I just can’t help myself. It’s Independence Day, and what better way to celebrate the day than with our favorite movie and speech.
Now, a few days ago a few football programs celebrated a slightly different kind of independence. As of three days ago, New Mexico State is becoming an FBS Independent, which is viewed as a downgrade by most but is still an opportunity.
Liberty, too, is achieving FBS Independent status, as they officially move up from the FCS ranks. Idaho is the third player in this FBS/FCS roulette, as they drop from an FBS conference (the Sun Belt) to an FCS conference (the Big Sky).
So how is everybody doing?
New Mexico State Aggies
The Aggies had a pretty darn good 2017/18 school year. The football program had its most successful season in almost 20 years and went to its first bowl game in almost 60 years. The men’s and women’s basketball programs, the baseball and softball teams, and even the volleyball team played well enough to reach the postseason.
Yes, sustaining success is difficult, but achieving it in the first place is the first hurdle. None of these programs is about to win a national championship next season, necessarily, but they all have signs that this past year’s success was not a one-off.
All sports except football will also get a boost this season as the WAC gets a little bit weaker. The conference is adding California Baptist, which is moving up from the National Christian College Athletics Association in Division II to Division I, which is liable to produce some growing pains for CBU and some easy wins for NMSU.
Granted that gets balanced out by – with basketball for instance – more wins but not more quality wins, but it’s still more wins.
The university also just hired a new president and chancellor, both of whom seem keen on watching athletics grow and flourish in a time where numerous coaches and the athletic director are at or nearing the end of their existing contracts. They are continuing their butt-busting in pursuit of balancing a budget.
I would argue that if they weren’t a football independent, things would really be looking up, but even then they’ve got a strong schedule and a great recent bowl experience that makes a repeat of last year’s success a good shot. Things could be a lot worse in many ways.
Idaho is having a bit of a struggle here. Their time in the Sun Belt – or any conference that wasn’t the Big Sky – was destined to have a bit of a shelf life because of their status as a severe geographic outlier in any conference that wasn’t the Pac-12, Mountain West, or Big Sky.
The Big Sky itself is in a bit of flux. North Dakota departed for the Summit League (with football eventually in the MVFC) right as the Vandals returned, leaving the conference at 13 football programs and 11 for all other sports. In basketball, teams get a boost from the odd membership finally allowing a full round-robin schedule, but football has some quirks that can’t get ironed out without another football program.
Most fans are excited to return to the football conference where the Vandals were most successful, but some are not; much ire has been directed at university president Chuck Staben and athletic director Rob Spear. That anger has cooled some now, especially since Staben is retiring in a year. Meanwhile Spear is on extended paid leave amidst a sexual assault investigation.
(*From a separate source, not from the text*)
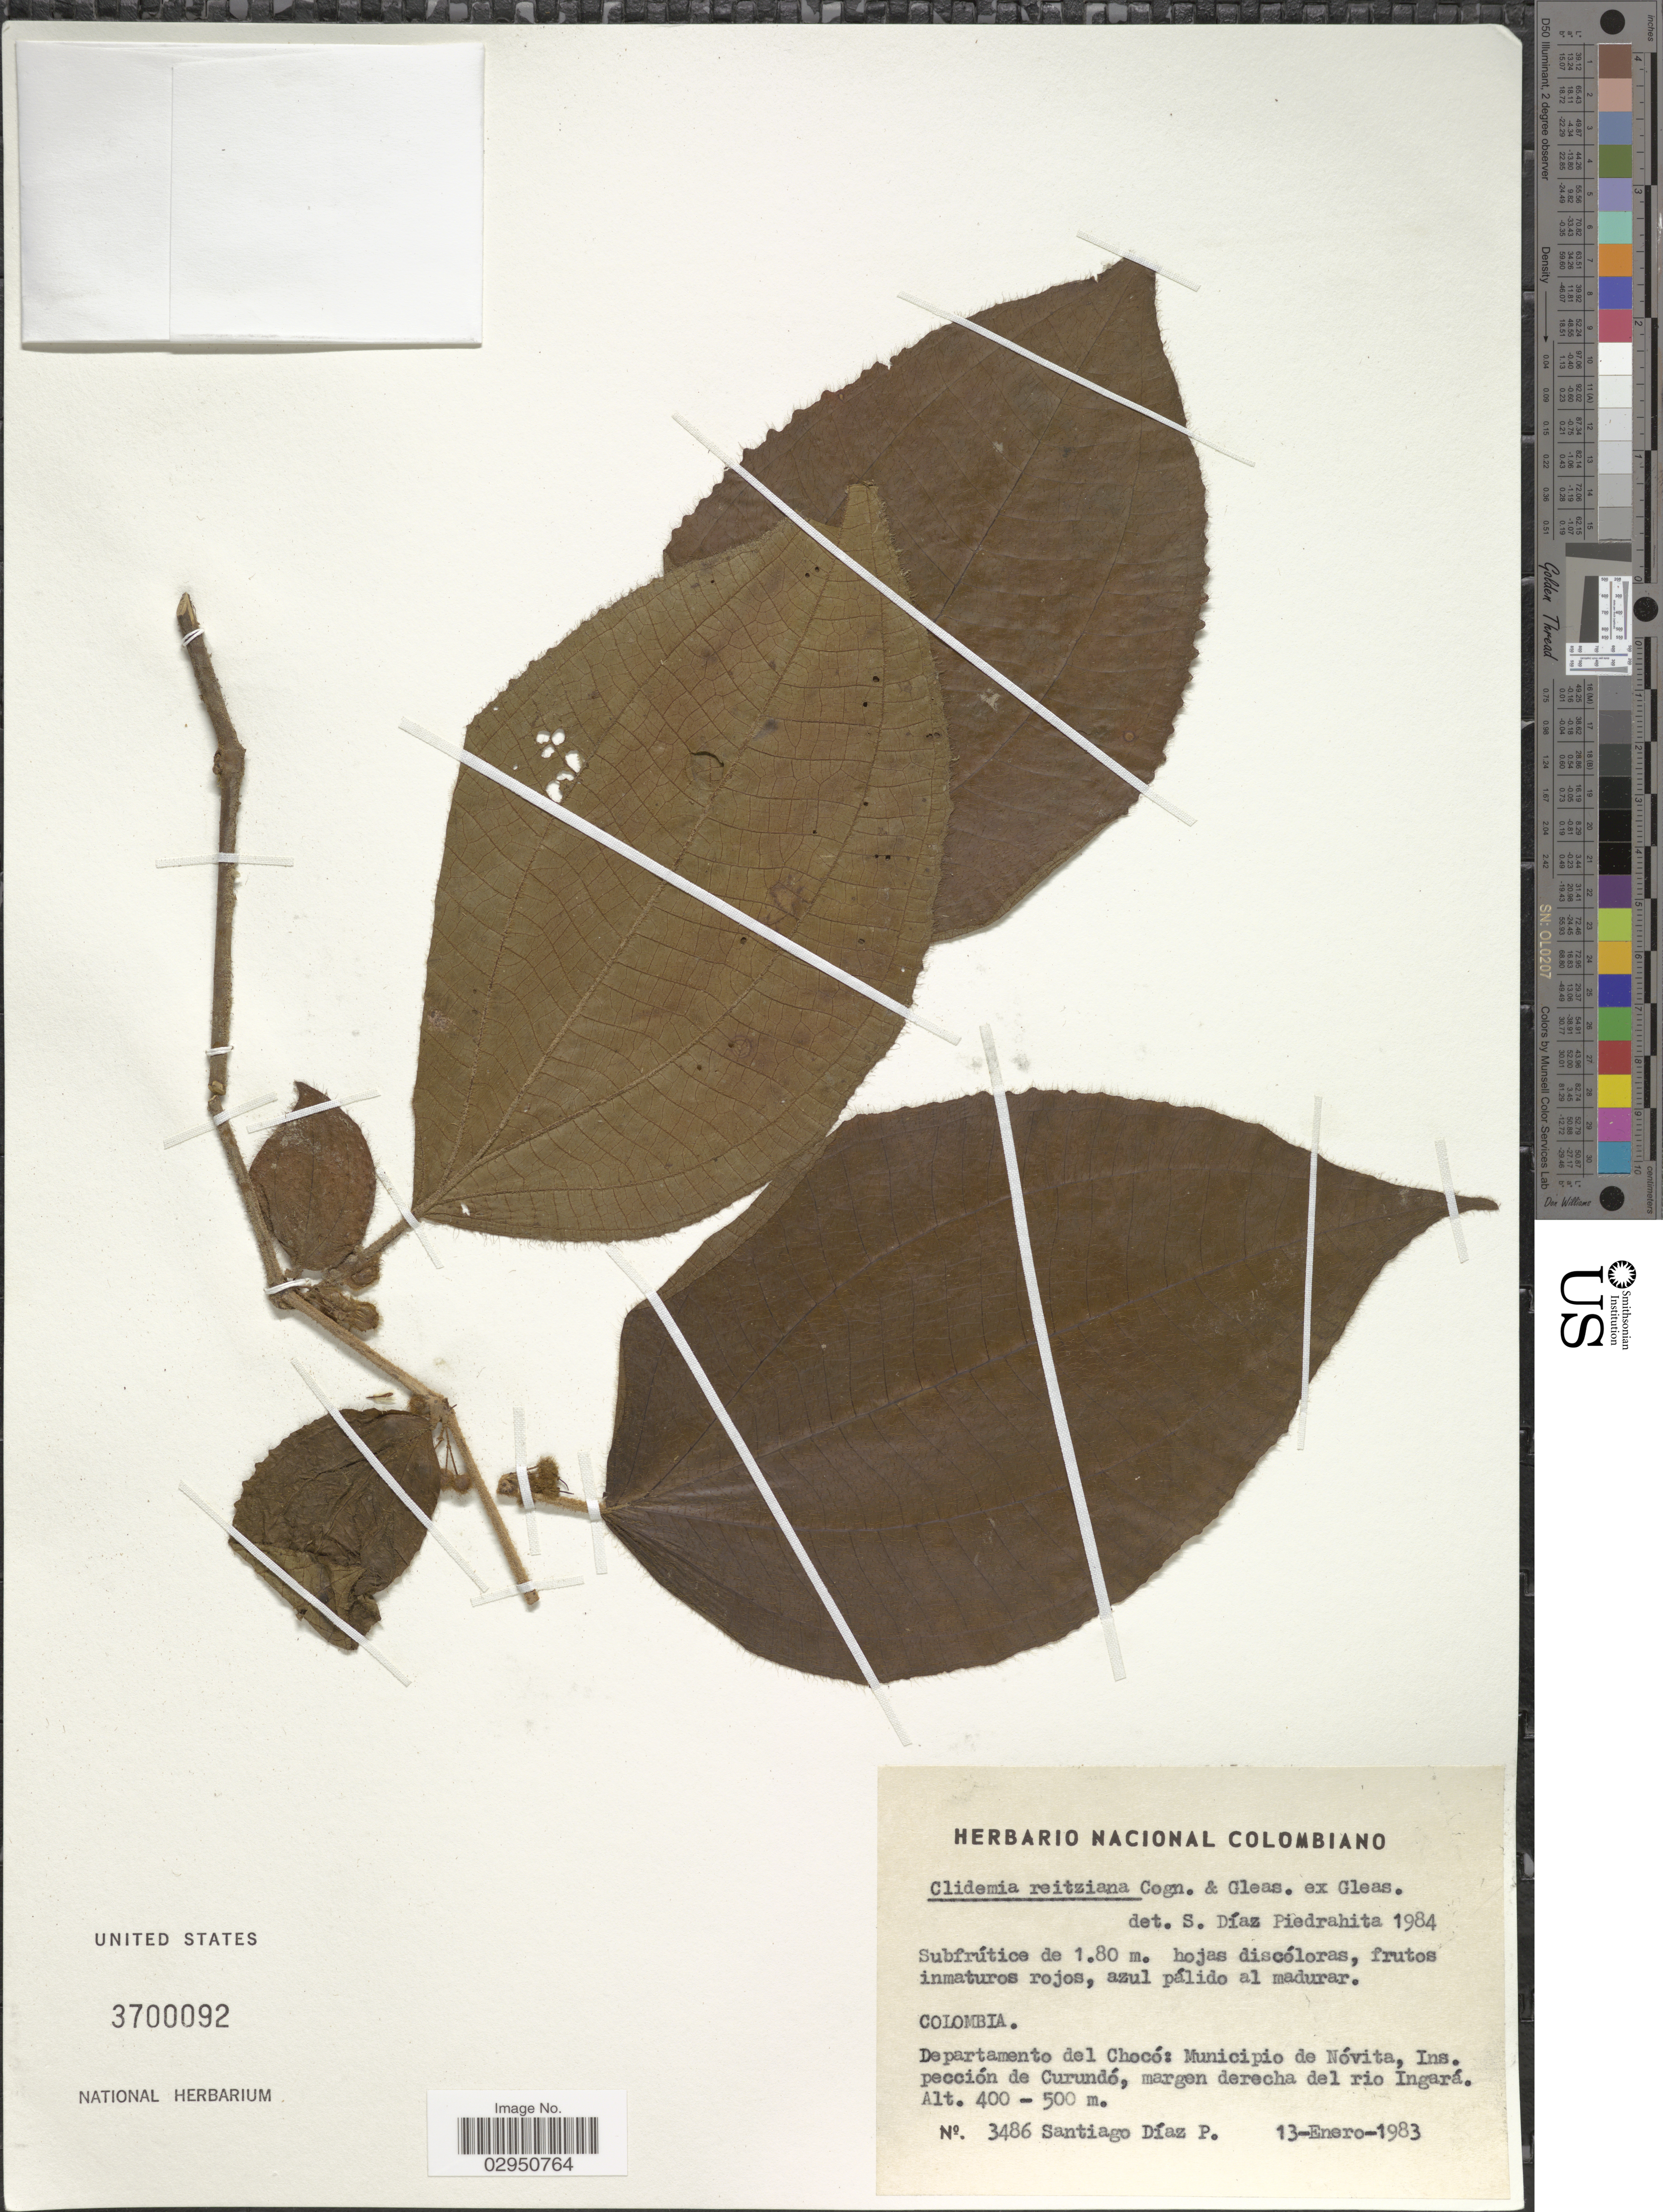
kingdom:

It’s a tricky situation for the Vandals as a lot of things are in motion at once. Their first season back in the FCS ranks could go well for a football team that is still stocked with FBS talent, but it will also be their last with their current president and likely is the last with their current AD as well. Too much change at once isn’t good, and with the ill-will that has been created in the fanbase with this move (justified or not) the recovery might take a good while.
Speaking of ill-will, ever heard of Liberty University?
They are known for a number of things, aside from being a football program that beat Baylor on the road last season. The university’s founder, Jerry Falwell, has a sordid history. Actually, that might be putting it mildly, since his controversies date all the way back to holding rallies against Martin Luther King.
He’s been dead over a decade now, but his university lives on and now has controversies of its own. The university is awash in revenue, largely because it has a student population that is more than 90% online and pays through the nose for their classes.
That revenue has allowed the Flames to build very nice facilities for their athletes, and also has allowed them to try and wriggle their way into the FBS. After offering both the Sun Belt and Conference USA more than ten times the standard entry fee and being rebuffed, they requested and received a waiver to move to FBS as an independent.
The school and their athletes are well-funded, whether it’s building a $3 million shooting range on campus or paying Old Dominion $1.38 million to come to town for the FBS home opener, and everyone’s morality is in question now.
- Sun Belt commissioner Karl Benson says denying Liberty was about geography, not money or politics, but Liberty is closer to Appalachian State than Coastal Carolina is.
- Conference USA rebuffed a $24 million entry fee from the Flames, but half the teams in the conference have a game scheduled against them in the next four seasons.
- Liberty knows it’s got a dirty perception, otherwise, they wouldn’t be offering the cash that they’re offering
Liberty University is the Grand Canyon University of the east, with a religious twist; they’ve got more money than they know what to do with, and they also know that winning and money can solve a lot of other issues in college athletics.
Their presence in FBS football will be many things, but “uninteresting” will not be one of them.
The football landscape in the Group of Five has shifted some in 2018, and there is some intrigue to be had both with these three teams and in the field at large.